Молодая девушка - по легкому прыжку, которым она взяла насыпь, можно
было судить о ее возрасте - не спустилась вниз, а пошла поверху к тому углу,
где горел костер. И теперь обнаружилась причина его долговечности: топливом
служили крепкие чурки, напиленные из узловатых стволов терновника, которые
по два и по три росли на соседних склонах. Кучка таких еще не использованных
дров лежала во внутреннем углу меж двух насыпей, и оттуда поднялось к
девушке худенькое мальчишеское лицо. Мальчик время от времени лениво
подбрасывал колотые чурки в огонь; он, должно быть, уже давно этим
занимался, потому что лицо у него было усталое.
- Слава богу, вы пришли, мисс Юстасия, - сказал он со вздохом
облегчения. - А то я все один да один.
- Не выдумывай, пожалуйста. Я только пошла немного пройтись. Всего
четверть часа отсутствовала.
- А мне показалось долго, - уныло протянул мальчуган. - И вы уже
столько раз уходили!
- А я-то думала, тебе будет весело. Ты должен быть благодарен мне за
то, что я устроила для тебя костер.
- Да я благодарен, только тут не с кем поиграть.
- Пока меня не было, никто не приходил?
- Только ваш дедушка.

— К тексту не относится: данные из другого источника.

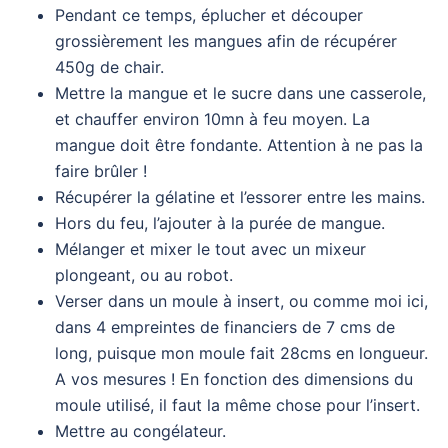
Pendant ce temps, éplucher et découper
grossièrement les mangues afin de récupérer
450g de chair.
Mettre la mangue et le sucre dans une casserole,
et chauffer environ 10mn à feu moyen. La
mangue doit être fondante. Attention à ne pas la
faire brûler !
Récupérer la gélatine et l’essorer entre les mains.
Hors du feu, l’ajouter à la purée de mangue.
Mélanger et mixer le tout avec un mixeur
plongeant, ou au robot.
Verser dans un moule à insert, ou comme moi ici,
dans 4 empreintes de financiers de 7 cms de
long, puisque mon moule fait 28cms en longueur.
A vos mesures ! En fonction des dimensions du
moule utilisé, il faut la même chose pour l’insert.
Mettre au congélateur.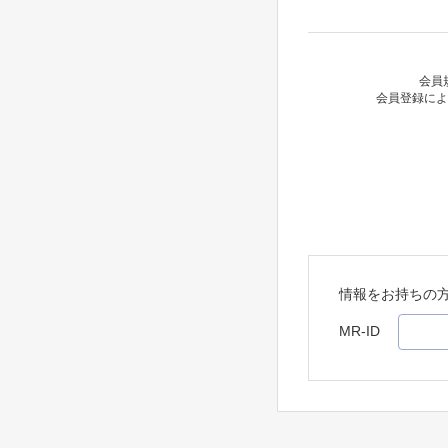
会員
会員登録によ
情報をお持ちの
MR-ID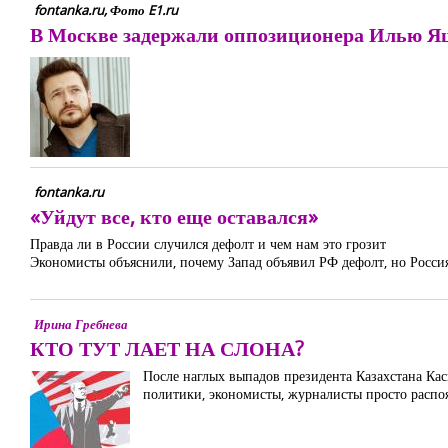
fontanka.ru, Фото E1.ru
В Москве задержали оппозиционера Илью 
fontanka.ru
«Уйдут все, кто еще оставался»
Правда ли в России случился дефолт и чем нам это грозит
Экономисты объяснили, почему Запад объявил РФ дефолт, но Россия
Ирина Гребнева
КТО ТУТ ЛАЕТ НА СЛОНА?
После наглых выпадов президента Казахстана Ка
политики, экономисты, журналисты просто распо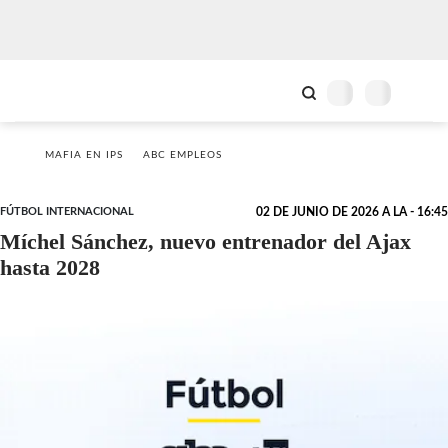
MAFIA EN IPS
ABC EMPLEOS
FÚTBOL INTERNACIONAL
02 DE JUNIO DE 2026 A LA - 16:45
Míchel Sánchez, nuevo entrenador del Ajax
hasta 2028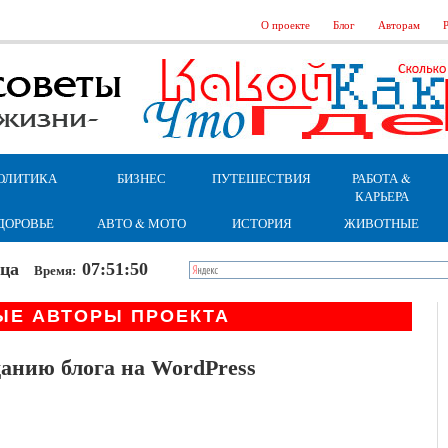
О проекте
Блог
Авторам
Р
ОЛИТИКА
БИЗНЕС
ПУТЕШЕСТВИЯ
РАБОТА &
КАРЬЕРА
ДОРОВЬЕ
АВТО & МОТО
ИСТОРИЯ
ЖИВОТНЫЕ
ница
07:51:51
Время:
ЫЕ АВТОРЫ ПРОЕКТА
анию блога на WordPress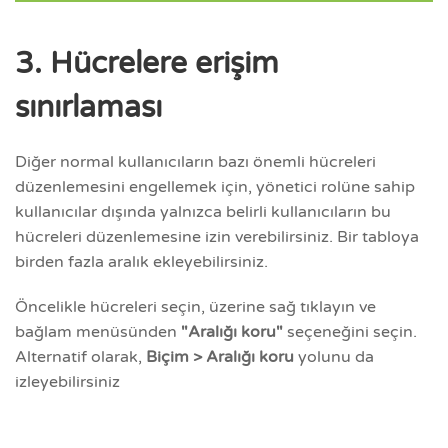
3. Hücrelere erişim
sınırlaması
Diğer normal kullanıcıların bazı önemli hücreleri
düzenlemesini engellemek için, yönetici rolüne sahip
kullanıcılar dışında yalnızca belirli kullanıcıların bu
hücreleri düzenlemesine izin verebilirsiniz. Bir tabloya
birden fazla aralık ekleyebilirsiniz.
Öncelikle hücreleri seçin, üzerine sağ tıklayın ve
bağlam menüsünden
"Aralığı koru"
seçeneğini seçin.
Alternatif olarak,
Biçim > Aralığı koru
yolunu da
izleyebilirsiniz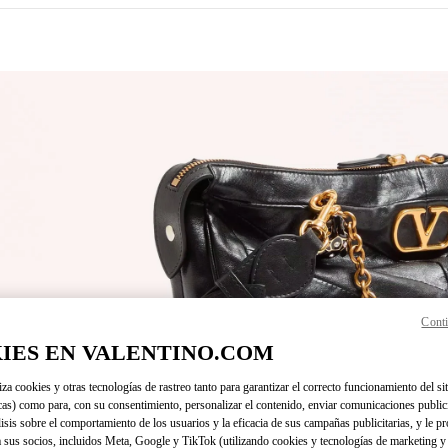
N NEW TAB
Conti
Link O
IES EN VALENTINO.COM
iza cookies y otras tecnologías de rastreo tanto para garantizar el correcto funcionamiento del sit
cas) como para, con su consentimiento, personalizar el contenido, enviar comunicaciones publici
lisis sobre el comportamiento de los usuarios y la eficacia de sus campañas publicitarias, y le pr
 sus socios, incluidos Meta, Google y TikTok (utilizando cookies y tecnologías de marketing y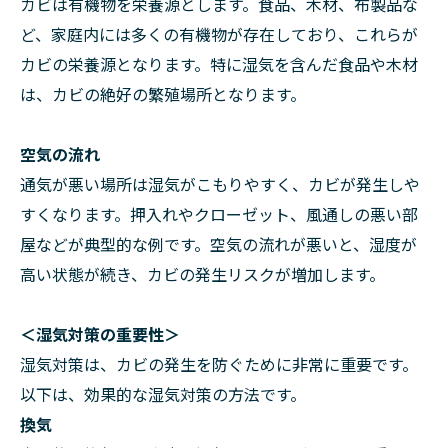
カビは有機物を栄養源とします。食品、木材、布製品な
ど、家庭内には多くの有機物が存在しており、これらが
カビの栄養源となります。特に湿気を含んだ食品や木材
は、カビの絶好の繁殖場所となります。
空気の流れ
通気が悪い場所は湿気がこもりやすく、カビが発生しや
すくなります。押入れやクローゼット、風通しの悪い部
屋などが典型的な例です。空気の流れが悪いと、湿度が
高い状態が続き、カビの発生リスクが増加します。
＜湿気対策の重要性＞
湿気対策は、カビの発生を防ぐために非常に重要です。
以下は、効果的な湿気対策の方法です。
換気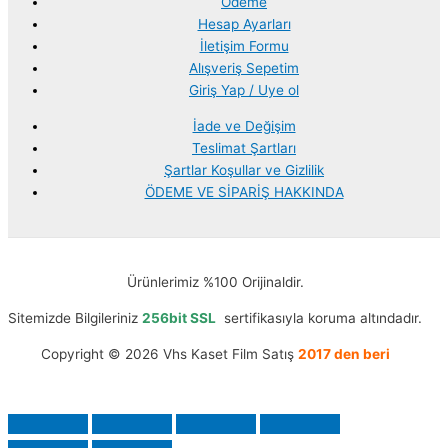
Ödeme
Hesap Ayarları
İletişim Formu
Alışveriş Sepetim
Giriş Yap / Uye ol
İade ve Değişim
Teslimat Şartları
Şartlar Koşullar ve Gizlilik
ÖDEME VE SİPARİŞ HAKKINDA
Ürünlerimiz %100 Orijinaldir.
Sitemizde Bilgileriniz
256bit SSL
sertifikasıyla koruma altındadır.
Copyright © 2026 Vhs Kaset Film Satış
2017 den beri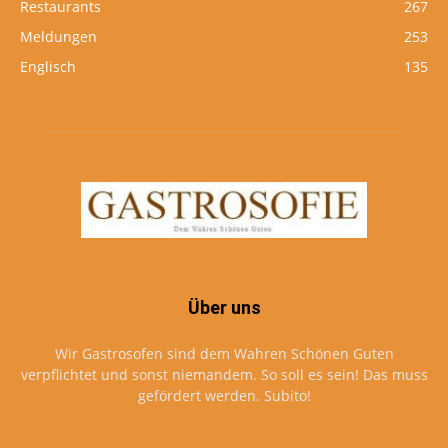
Restaurants
267
Meldungen
253
Englisch
135
Über uns
Wir Gastrosofen sind dem Wahren Schönen Guten
verpflichtet und sonst niemandem. So soll es sein! Das muss
gefördert werden. Subito!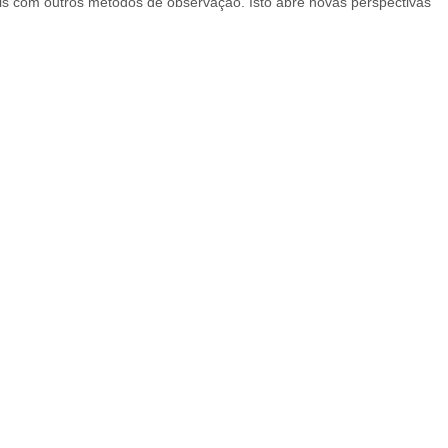
is com outros métodos de observação. Isto abre novas perspectivas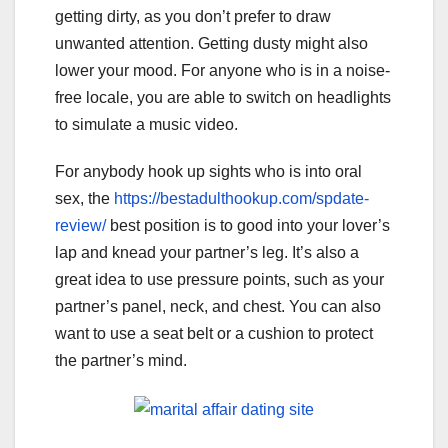
getting dirty, as you don’t prefer to draw
unwanted attention. Getting dusty might also
lower your mood. For anyone who is in a noise-
free locale, you are able to switch on headlights
to simulate a music video.
For anybody hook up sights who is into oral
sex, the
https://bestadulthookup.com/spdate-
review/
best position is to good into your lover’s
lap and knead your partner’s leg. It’s also a
great idea to use pressure points, such as your
partner’s panel, neck, and chest. You can also
want to use a seat belt or a cushion to protect
the partner’s mind.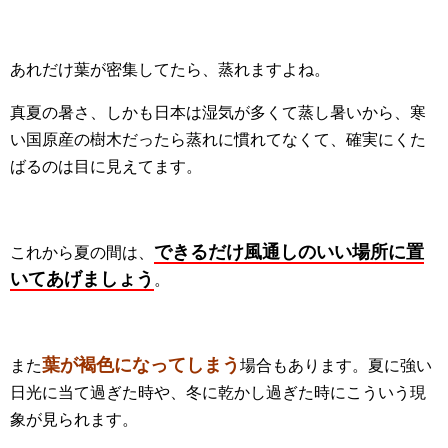
あれだけ葉が密集してたら、蒸れますよね。
真夏の暑さ、しかも日本は湿気が多くて蒸し暑いから、寒
い国原産の樹木だったら蒸れに慣れてなくて、確実にくた
ばるのは目に見えてます。
できるだけ風通しのいい場所に置
これから夏の間は、
いてあげましょう
。
葉が褐色になってしまう
また
場合もあります。夏に強い
日光に当て過ぎた時や、冬に乾かし過ぎた時にこういう現
象が見られます。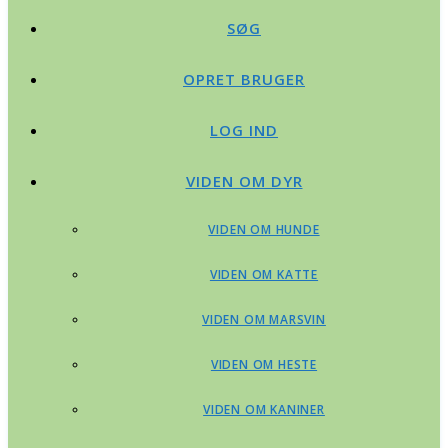
SØG
OPRET BRUGER
LOG IND
VIDEN OM DYR
VIDEN OM HUNDE
VIDEN OM KATTE
VIDEN OM MARSVIN
VIDEN OM HESTE
VIDEN OM KANINER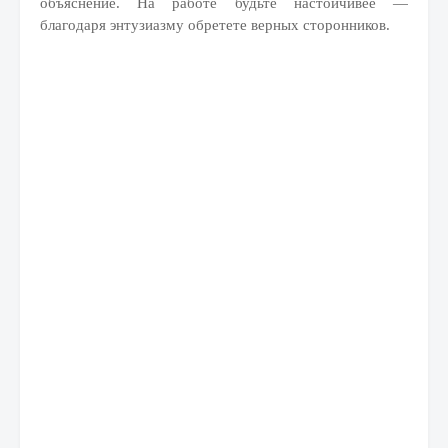
объяснение. На работе будьте настойчивее —
благодаря энтузиазму обретете верных сторонников.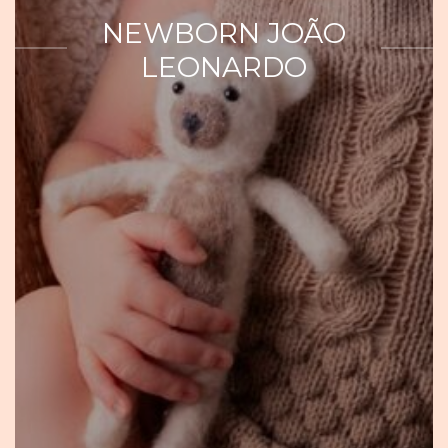
NEWBORN JOÃO
LEONARDO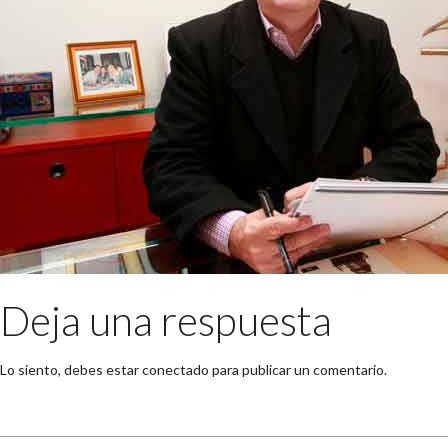
Deja una respuesta
Lo siento, debes estar
conectado
para publicar un comentario.
Buscar:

Вышел раз из дому, вас искал. Я сказал, вы пошли
на холм посмотреть на другие костры.
- Молодец!
- Он, кажется, опять идет, мисс.
Со стороны дома в дальних отсветах костра показался старик - тот самый,
который раньше нагнал охряника на дороге. Он вопросительно поднял глаза к
стоящей на валу девушке, и его зубы, все до одного целые, сверкнули, как
фарфор, меж приоткрытых губ.
- Что ты домой не идешь, Юстасия? - сказал он. - Спать пора. Я уж два
часа сижу, тебя дожидаюсь, устал до смерти. И что за ребячество - столько
времени баловаться с кострами, да еще такие дрова изводить! Мои драгоценные
терновые корни - я нарочно отложил на рождество, а ты чуть не все сожгла!
- Я обещала Джонни костер, и он еще не хочет его тушить, - сказала
девушка таким тоном, который ясно показывал, кому в этом доме принадлежит
абсолютная власть. - Дедушка, ты иди, ложись. Я тоже скоро приду. Джонни, ты
ведь любишь жечь костры, правда?
Мальчик посмотрел на нее исподлобья и нерешительно проговорил:
-Да мне уж что-то больше не хочется.